Let’s look at a notional cost even if capacity wasn’t an issue. 100TBs * 1024 = 102,400 GBs * $0.045 = $4,608 per month. This doesn’t include the cost of the IaaS VM and associated infrastructure you may need (IP addresses, Virtual Networks, Site-to-Site VPN, etc.) nor any of the associated transaction charges.
The storage charge is more than expected since we’re not really using the technology as intended. Block blob storage gets us a much more respectable number: 100TBs * 1024 = 102,400 GBs * $0.002 = $204.8 per month. BUT we need to factor in the cost of some time of “middleware” appliance to utilize this storage so tack on an extra $40-$60k (it’s hard to pin this cost down since it will come via a VAR so I could be totally off). If we “op-ex” that cost over three years it’s an additional $1388.00 a month bring your total $1593.68 per month for “cheap” storage.
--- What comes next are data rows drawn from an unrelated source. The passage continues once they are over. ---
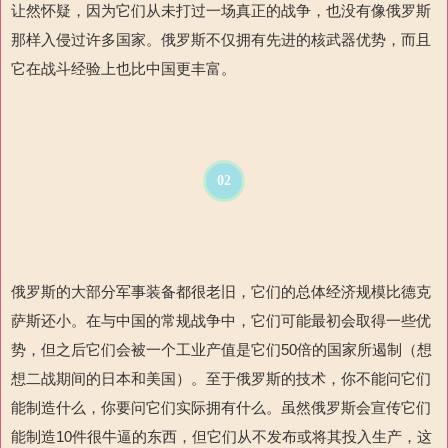
让然怀疑
，因为它们从未打过一场真正的战争，也没有像俄罗斯
那样入侵过许多国家。俄罗斯不仅拥有先进的核武器优势，而且
它在战斗经验上也比中国更丰富。
02
俄罗斯的大部分军事装备都很老旧，它们的总体经济规模比德克
萨斯还小。在与中国的常规战争中，它们可能最初会取得一些优
势，但之后它们会被一个工业产值是它
们
50
倍的国家所
遏制（想
想二战期间的日本和美国）。至于俄罗斯的技术，你不能问它们
能制造什么，你要问它们实际拥有什么。虽然俄罗斯会宣传它们
能制造
10
件
很牛逼的东西，但它们从不发布或将其投入生产，这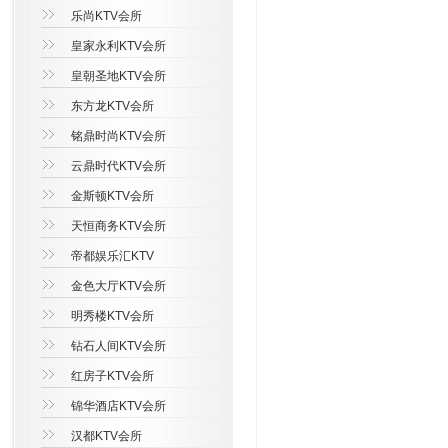
乐尚KTV会所
皇家永利KTV会所
皇朝圣地KTV会所
东方龙KTV会所
铭鼎时尚KTV会所
云鼎时代KTV会所
金斯顿KTV会所
天恒商务KTV会所
帝都娱乐汇KTV
金色大厅KTV会所
明秀楼KTV会所
钻石人间KTV会所
红房子KTV会所
锦华酒店KTV会所
汉都KTV会所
LTO data tapes. Personally I loath them but they have their place. Particularly for archiving GFS data sets that are small. A small LTO-6 tape library like Dell’s TL2000 is around $20k and 40 LTO-6 tapes with a raw capacity of 100TBs (not including compression) comes to about $602 per month over three years.
What about on-premise storage? A Dell MD1400 with 12 10TB 7.2K RPM NLSAS drives is somewhere in the $15-$20k range and brings 80TBs of usable storage with RAID-60 configuration. Allocated out over three years this comes to roughly $555 per month.
The cloud is hard and no matter how much executive and sales folks push “cloud-first” like it’s some kind of magic bullet, cloud services are a technology like any other with distinct pros and cons, use cases and pitfalls. Getting an accurate picture of how much it will cost to shift a previously capital expense based on-premise service to cloud services is actually a fairly difficult task. There are a tremendous amount of things that you get “included” in your on-premise capital purchases that you have to pay for every month once that service is in the cloud and unless you have a good grasp on them you will get a much bigger bill than you expected. I really recommend Sysadmin1138’s post about the challenges of moving an organization to this new cost model if you are considering any significant cloud infrastructure.
If you want to use Azure Blob Storage right now for Veeam the answer is: You can but it’s not going to work the way you want, it’s probably going to cost more than you think and you’re not really using the technology the way it was intended to be used which is ask for trouble. You could buy some middleware appliance but with Scale-Out Backup Repository Archive Tier functionality on the immediate horizon this sounds like a substantial infrastructure investment that you’re only going to get limited return of business value on. It might make sense to wait.
Finally a little bit of disclaimer. I tried to pull the pricing numbers from old quotes that I have (hence the LTO-6 and LTO-8 tapes) to try and keep the math grounded in something like reality. Your prices may vary wildly and I highly encourage you to compare all the different cost options and spend some time to try to capture all of the potential costs of cloud services that may be hidden (i.e., it’s not just paying for storage). Cloud services and their pricing are constantly changing too so it’s worth checking with Microsoft to get these numbers from the source.
Until next time, stay frosty.